» Quoted passage:
- - -

It never climbed out. Don’t take my word for it, check out what JaVale McGee thought.

Saturday was an underwhelming night of dunks punctuated by a couple of moments of brilliance.

The Pacers’ Glenn Robinson III had the most of those moments — which is why he won the event. His strong night started with his first dunk, which may well have been the best of the contest.

The final one from Robinson, the one that sealed the victory, may be the other best dunk of the competition — dunking over Paul George, the Pacers mascot, and a Pacers dancer.

“I originally planned for it just to be PG (Paul George),” Robinson said afterward. “I knew I had to bring out something special. We added the mascot and the cheerleader. I really just wanted to get up high and dunk that thing hard, man. My adrenaline was going. It felt like I was looking at the rim. All I knew was the crowd go crazy. I pointed like this because, man, everybody seemed to sleep on me, didn’t really think I was going to win this thing.”

- - -

» Data listing:
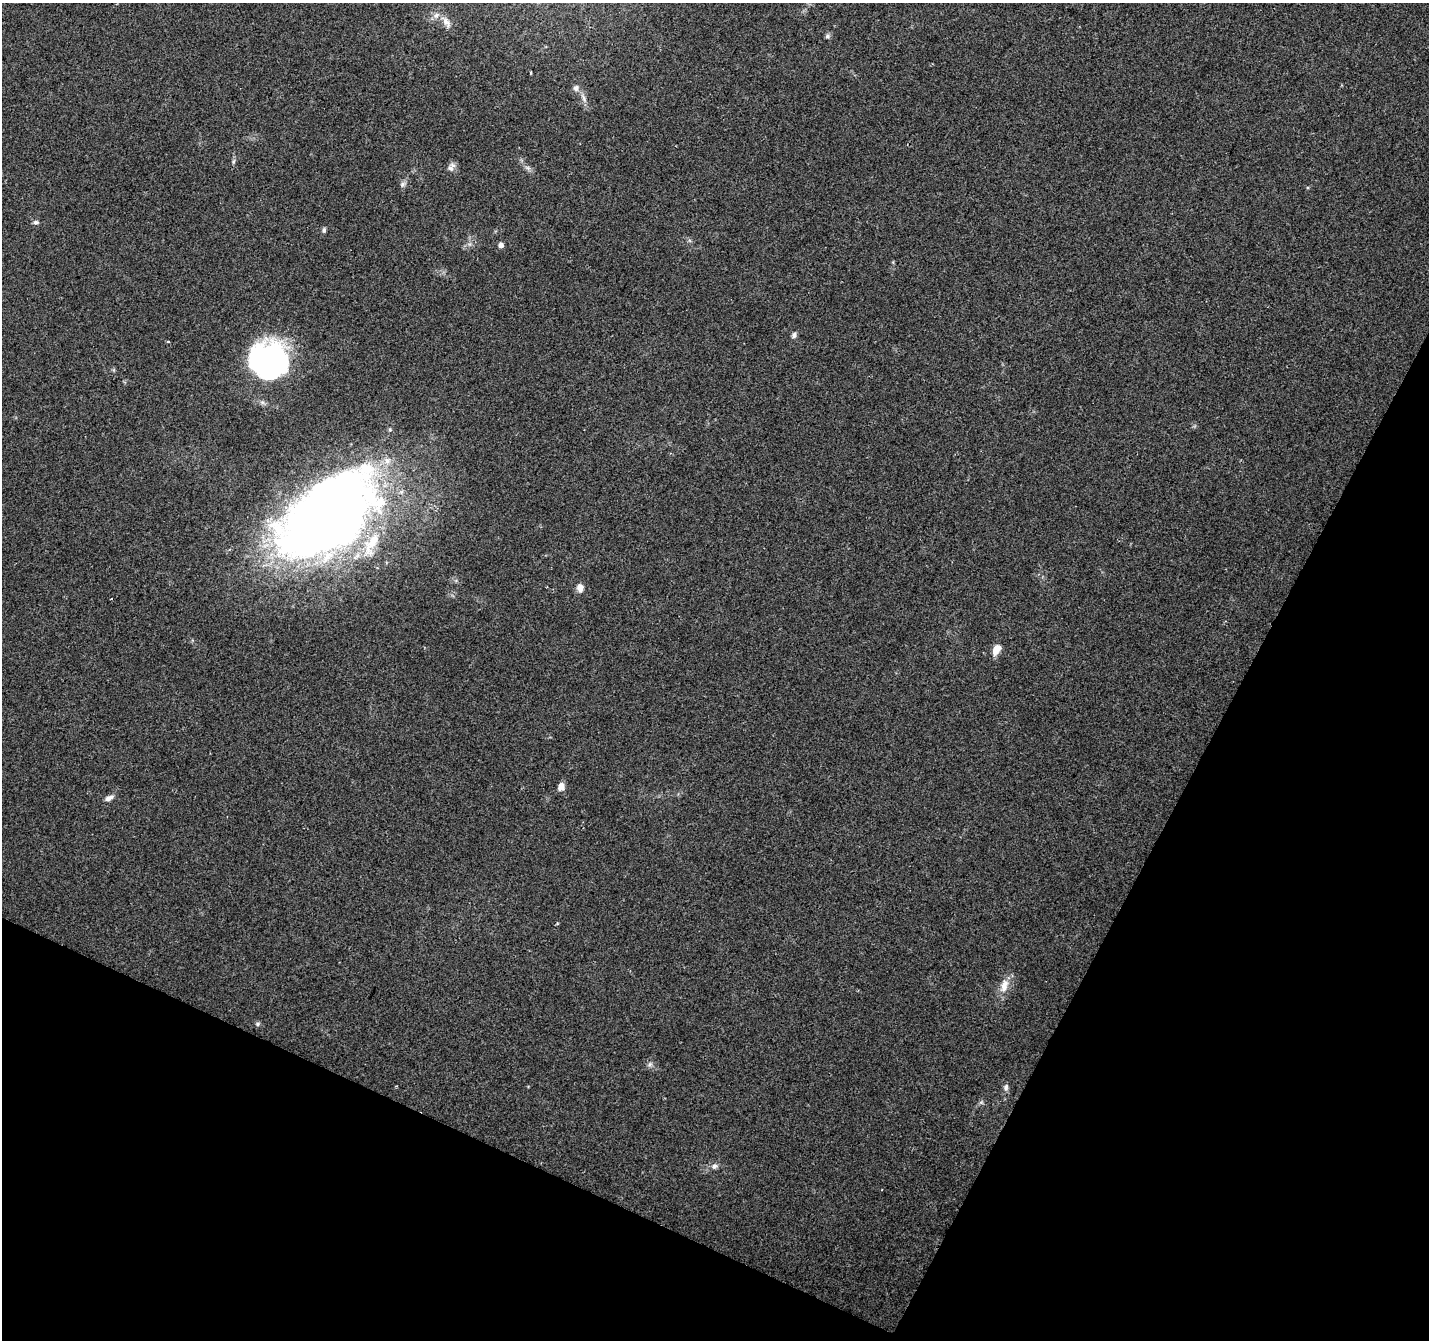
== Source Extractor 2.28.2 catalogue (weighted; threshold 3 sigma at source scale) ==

- - -

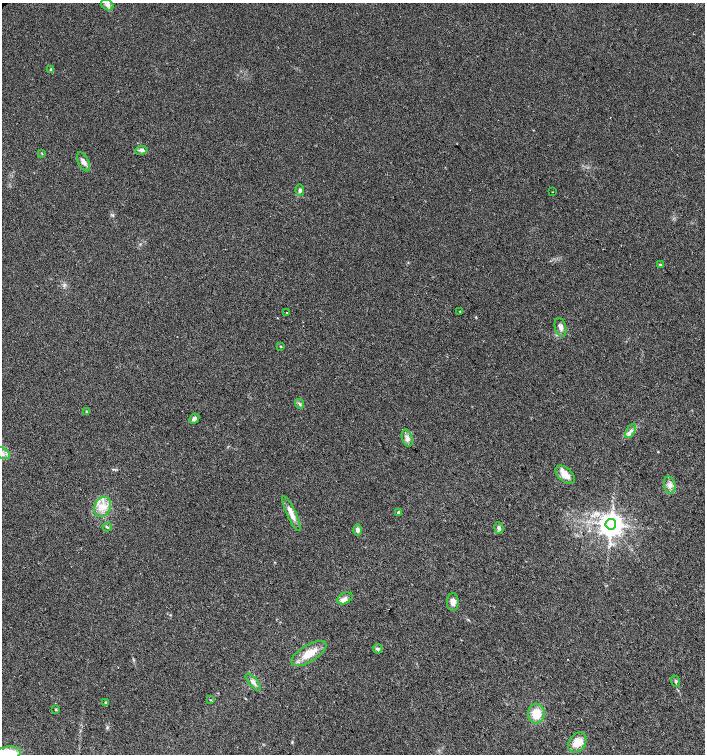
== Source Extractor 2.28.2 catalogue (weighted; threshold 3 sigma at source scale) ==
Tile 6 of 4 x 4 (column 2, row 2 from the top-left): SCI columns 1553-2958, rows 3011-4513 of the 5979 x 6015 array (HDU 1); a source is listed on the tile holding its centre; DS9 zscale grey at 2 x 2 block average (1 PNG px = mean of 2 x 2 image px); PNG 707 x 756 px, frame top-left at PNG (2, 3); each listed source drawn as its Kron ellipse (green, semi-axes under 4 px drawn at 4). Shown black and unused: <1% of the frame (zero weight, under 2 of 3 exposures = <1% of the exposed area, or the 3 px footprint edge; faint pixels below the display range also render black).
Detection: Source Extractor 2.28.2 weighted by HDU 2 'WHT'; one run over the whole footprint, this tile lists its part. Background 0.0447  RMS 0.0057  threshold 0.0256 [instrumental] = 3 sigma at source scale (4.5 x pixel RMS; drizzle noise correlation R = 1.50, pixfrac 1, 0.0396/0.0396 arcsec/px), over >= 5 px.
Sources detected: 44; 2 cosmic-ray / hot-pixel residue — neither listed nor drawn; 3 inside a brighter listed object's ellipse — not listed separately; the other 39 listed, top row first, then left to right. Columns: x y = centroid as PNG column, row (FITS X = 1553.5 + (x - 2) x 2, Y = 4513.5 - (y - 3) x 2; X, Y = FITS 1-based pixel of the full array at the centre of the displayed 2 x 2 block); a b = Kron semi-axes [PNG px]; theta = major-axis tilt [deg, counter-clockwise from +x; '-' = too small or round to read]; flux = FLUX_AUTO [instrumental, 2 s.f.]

- - -

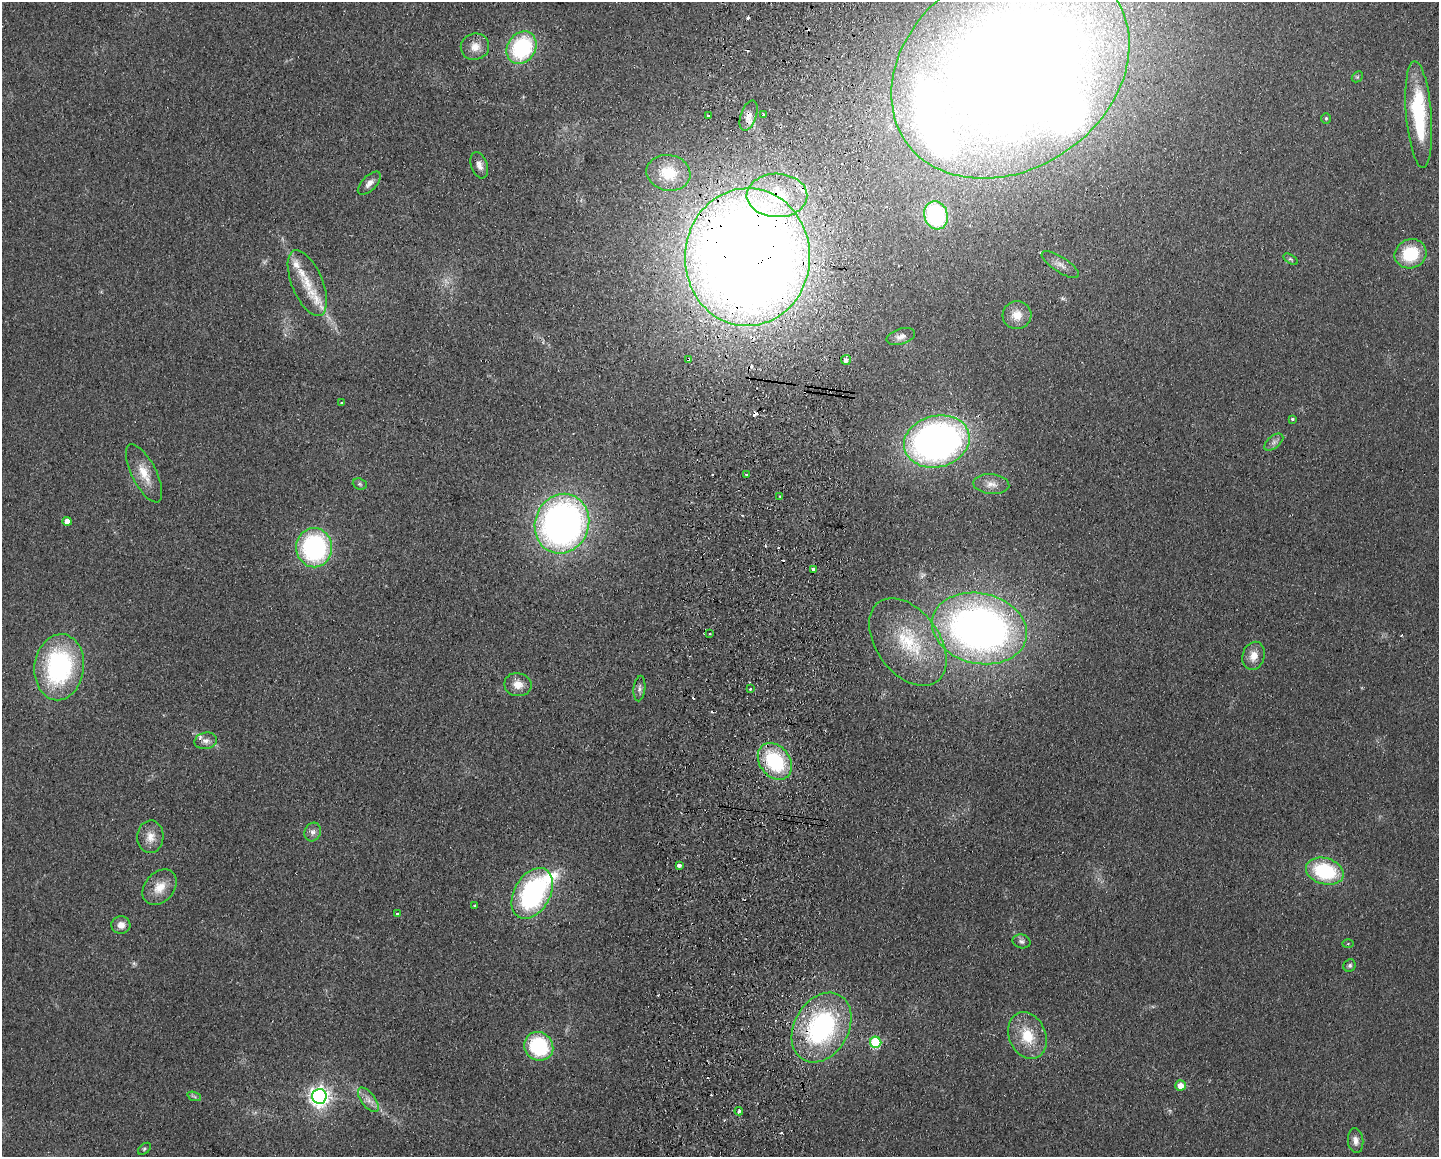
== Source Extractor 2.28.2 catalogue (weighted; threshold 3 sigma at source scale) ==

- - -

» Exercise: Write out the dunk contest article word for word, starting at "Saturday was an" and ending at "a Pacers dancer.".

» The completed task:
Saturday was an underwhelming night of dunks punctuated by a couple of moments of brilliance.

The Pacers’ Glenn Robinson III had the most of those moments — which is why he won the event. His strong night started with his first dunk, which may well have been the best of the contest.

The final one from Robinson, the one that sealed the victory, may be the other best dunk of the competition — dunking over Paul George, the Pacers mascot, and a Pacers dancer.